BEGIN DATASET RECORDS

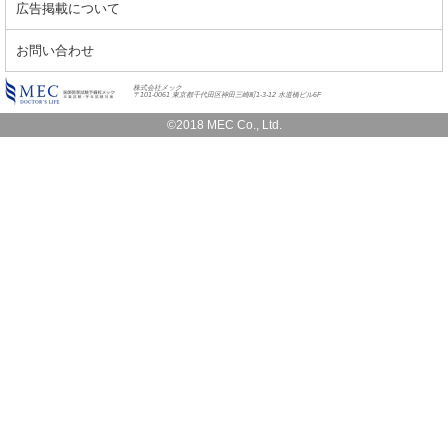
広告掲載について
お問い合わせ
株式会社メック
〒101-0061 東京都千代田区神田三崎町1-3-12 水道橋ビル6F
©2018 MEC Co., Ltd.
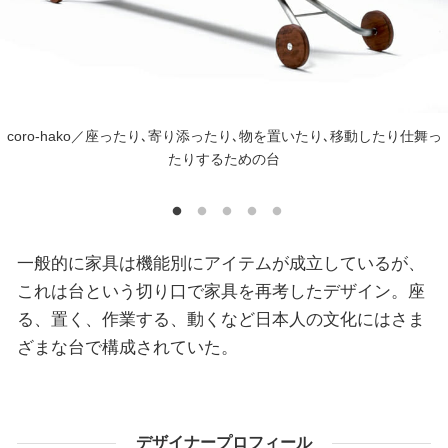
coro-hako／座ったり､寄り添ったり､物を置いたり､移動したり仕舞っ
たりするための台
一般的に家具は機能別にアイテムが成立しているが、
これは台という切り口で家具を再考したデザイン。座
る、置く、作業する、動くなど日本人の文化にはさま
ざまな台で構成されていた。
デザイナープロフィール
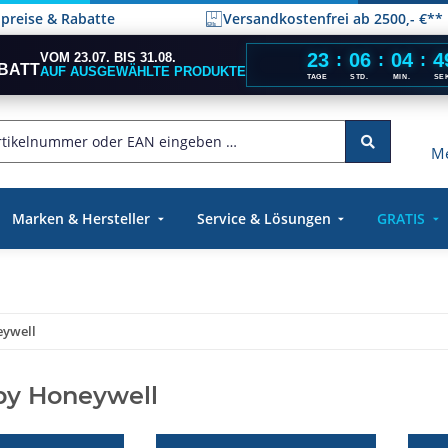
elpreise & Rabatte
Versandkostenfrei ab 2500,- €**
23
06
04
4
VOM 23.07. BIS 31.08.
:
:
:
BATT
AUF AUSGEWÄHLTE PRODUKTE
TAGE
STD.
MIN.
SE
Me
Marken & Hersteller
Service & Lösungen
GRATIS
eywell
by Honeywell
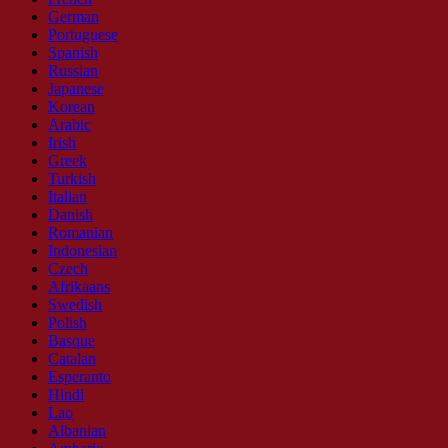
German
Portuguese
Spanish
Russian
Japanese
Korean
Arabic
Irish
Greek
Turkish
Italian
Danish
Romanian
Indonesian
Czech
Afrikaans
Swedish
Polish
Basque
Catalan
Esperanto
Hindi
Lao
Albanian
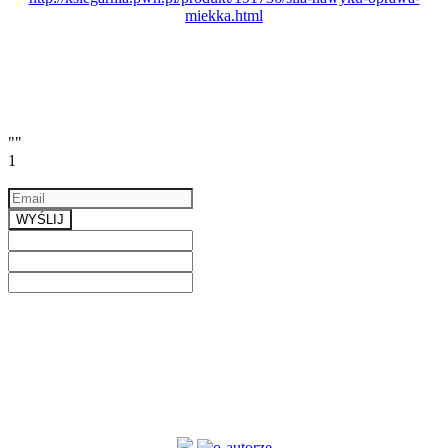
miekka.html
""
1
Email
a valid email
WYŚLIJ
Previous
Next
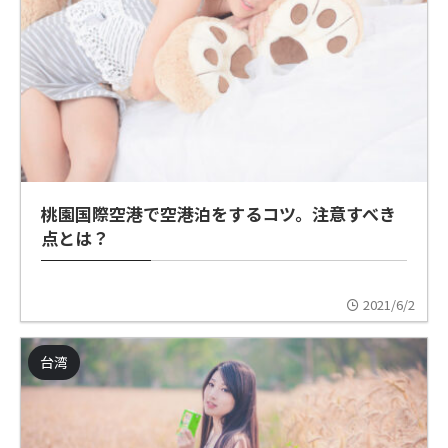
桃園国際空港で空港泊をするコツ。注意すべき
点とは？
2021/6/2
台湾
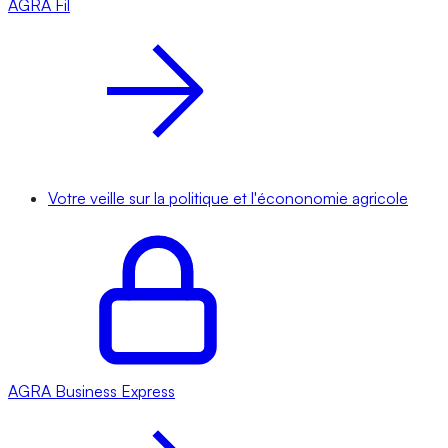
AGRA
Fil
Votre veille sur la politique et l'écononomie agricole
AGRA
Business Express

END DATASET RECORDS

- **EXERCISE DIRECTIONS**:
Could you print the listing above word for word, without its pictures?

- **OUTPUT BELOW**:
広告掲載について
お問い合わせ
株式会社メック
〒101-0061 東京都千代田区神田三崎町1-3-12 水道橋ビル6F
©2018 MEC Co., Ltd.
coro-hako／座ったり､寄り添ったり､物を置いたり､移動したり仕舞っ
たりするための台
一般的に家具は機能別にアイテムが成立しているが、
これは台という切り口で家具を再考したデザイン。座
る、置く、作業する、動くなど日本人の文化にはさま
ざまな台で構成されていた。
デザイナープロフィール
elpreise & Rabatte
Versandkostenfrei ab 2500,- €**
23
06
04
4
VOM 23.07. BIS 31.08.
:
:
:
BATT
AUF AUSGEWÄHLTE PRODUKTE
TAGE
STD.
MIN.
SE
Me
Marken & Hersteller
Service & Lösungen
GRATIS
eywell
by Honeywell
German
Portuguese
Spanish
Russian
Japanese
Korean
Arabic
Irish
Greek
Turkish
Italian
Danish
Romanian
Indonesian
Czech
Afrikaans
Swedish
Polish
Basque
Catalan
Esperanto
Hindi
Lao
Albanian
miekka.html
""
1
Email
a valid email
WYŚLIJ
Previous
Next
桃園国際空港で空港泊をするコツ。注意すべき
点とは？
2021/6/2
台湾
AGRA
Fil
Votre veille sur la politique et l'écononomie agricole
AGRA
Business Express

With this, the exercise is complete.